HAproxy + Acme package = 503 Error servers not available locally
-
Hello All,
Let me start by saying, I have spent a few weeks researching this on and off. Despite many post here and elsewhere, I still can't seem to get things working. I appreciate any help anyone can provide! If I don't provide all the details you need, please just let me know, and I'll try to post them. THANKS in advance!
Background:
I'm running pfSense 2.4.4-Release on an old Dell R610 dedicated to be just the firewall/router. My installation is pretty vanilla with only Suricata, pfBlockerNG, ntopng and OpenVPN added as packages. On an adjacent R910 running as virtual machines, I have Plex, NextCloud, Home Assistant and a basic web server. While all are in initial stages of deployment, they are all accessible and working via their local IP addresses.

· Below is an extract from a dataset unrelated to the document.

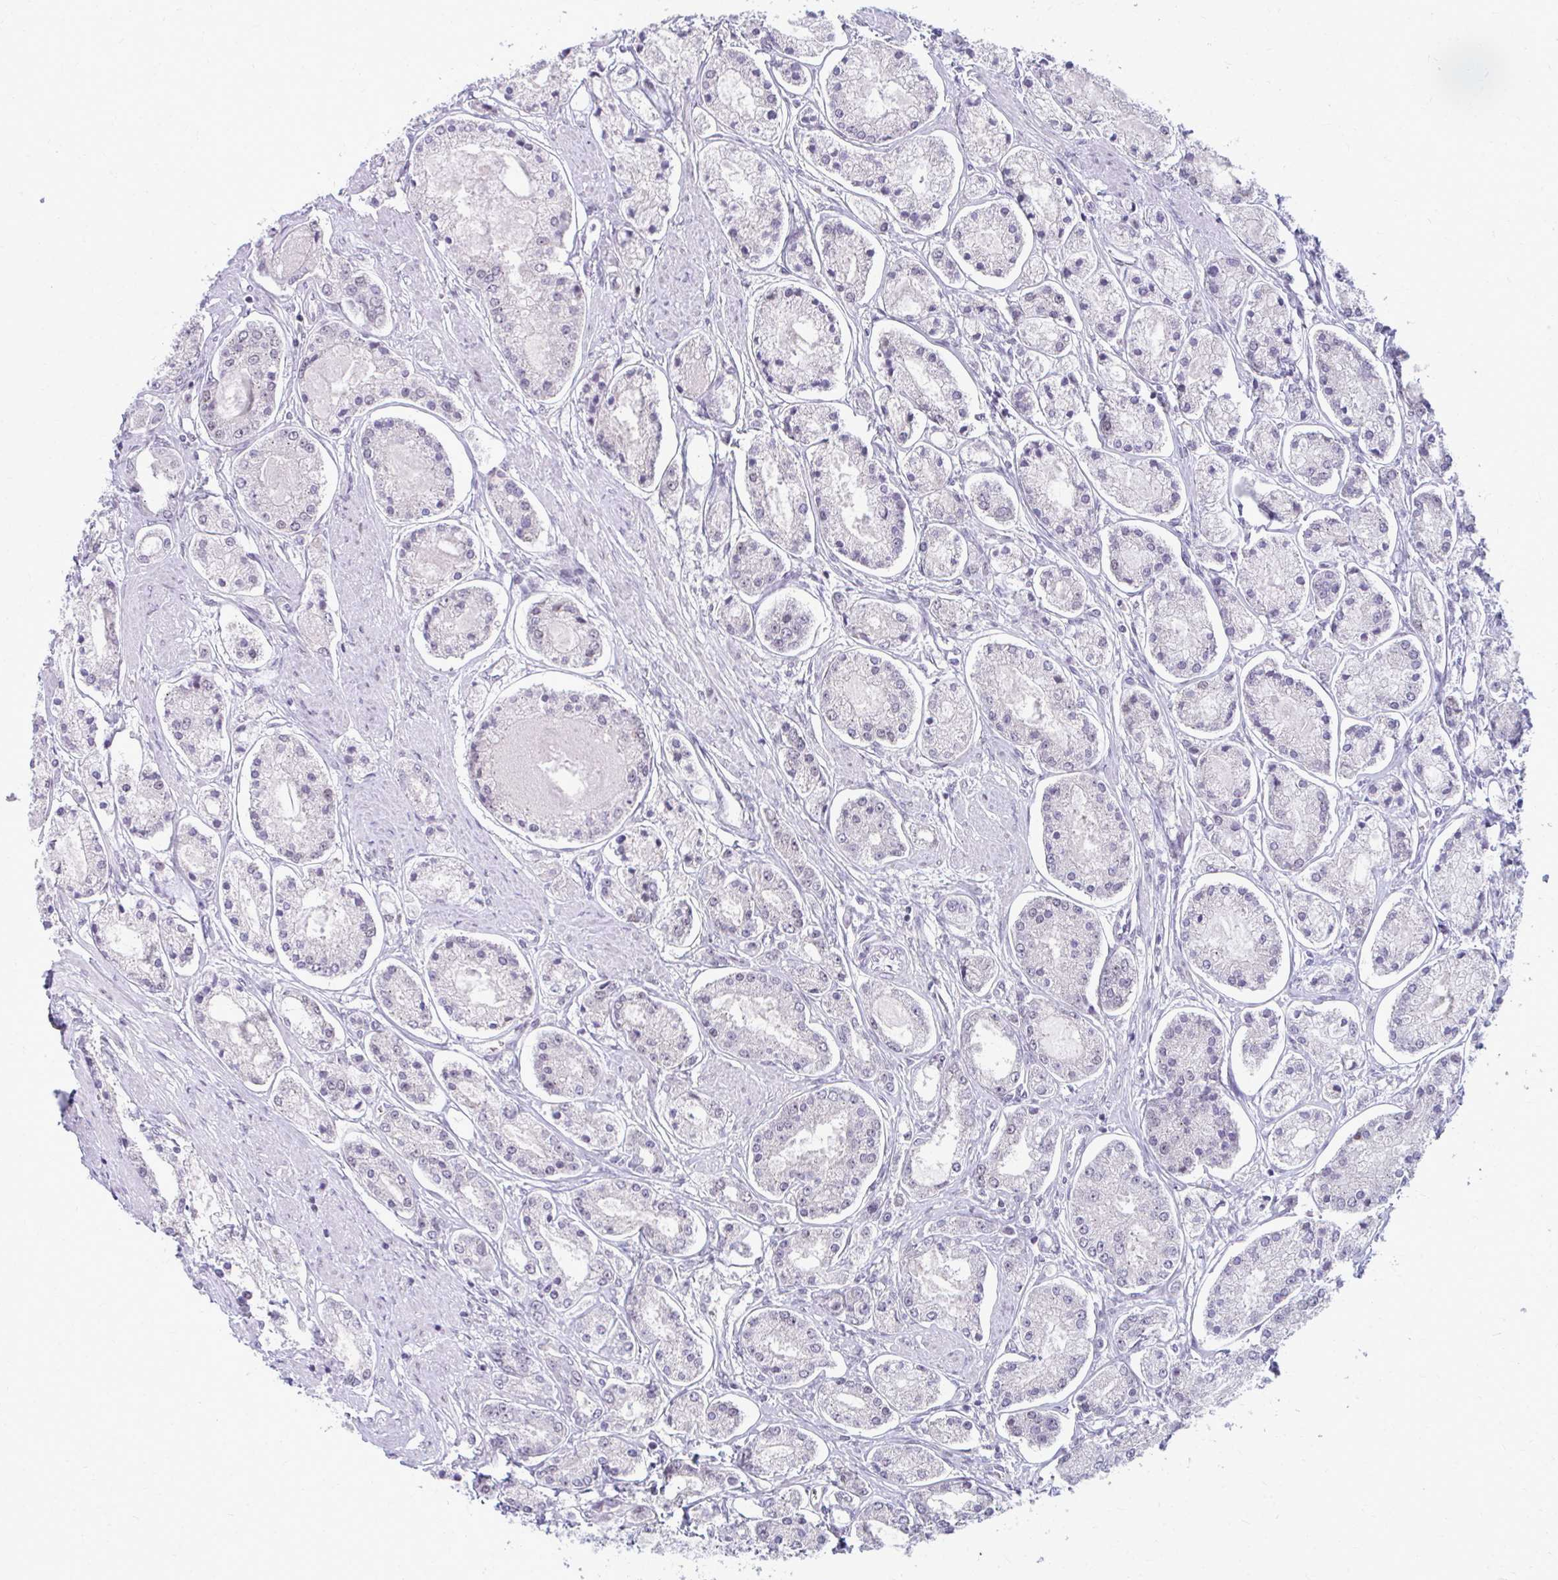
{"staining": {"intensity": "negative", "quantity": "none", "location": "none"}, "tissue": "prostate cancer", "cell_type": "Tumor cells", "image_type": "cancer", "snomed": [{"axis": "morphology", "description": "Adenocarcinoma, High grade"}, {"axis": "topography", "description": "Prostate"}], "caption": "Human prostate high-grade adenocarcinoma stained for a protein using immunohistochemistry (IHC) reveals no staining in tumor cells.", "gene": "MAF1", "patient": {"sex": "male", "age": 66}}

Wanting access from outside my network, I've set set up a domain with google and all my sub-domains are mapped. Next, I started down the path of the reverse proxies. Initially I got things working with Squid both internally and externally but the performance was deplorable and most posts suggested HAproxy is better integrated into pfSense; so I disabled Squid and implemented HAproxy version 1.7.11.Current Situation:
At this point, I have my important backends set up, and redirecting frontends setup listening to WAN as well as LetsEncrypt certification via the ACME package. All servers are accessible from outside my network via the FQDN. Redirects to https works as planned and they all show up as trusted; so that's great. Basically everything work from outside the house, or most of the time from inside the house using a cellular connection.The Problems:
- When I try to access the any of the servers via their domain names in the LAN, things don't fall apart so much as just stare blankly at me. (That gives me an idea for a 404 page though) I do get slightly different results from one server though which I think can be attributed to the DNS.
Main landing webserver: www.[domain].net results in CONNECTION TIMEOUT
Nextcloud server: cloud.[domain].net results in INVALID REDIRECT
Plex Media Server: plex.[domain].net results in CONNECTION TIMEOUTNote: From what I see, I have set each up the same way with one exception: the hostname of the nextcloud server is "cloud" so its host name on the domain matches the FQDN. I can rename the others if that will fix it.
- The acme script fails with a 503 error. It was working initially, but since things got elaborate (not sure when), I cannot renew certificates.
What I've tried:
An exhaustive google search trying option that even made remote sense, and some that didn't.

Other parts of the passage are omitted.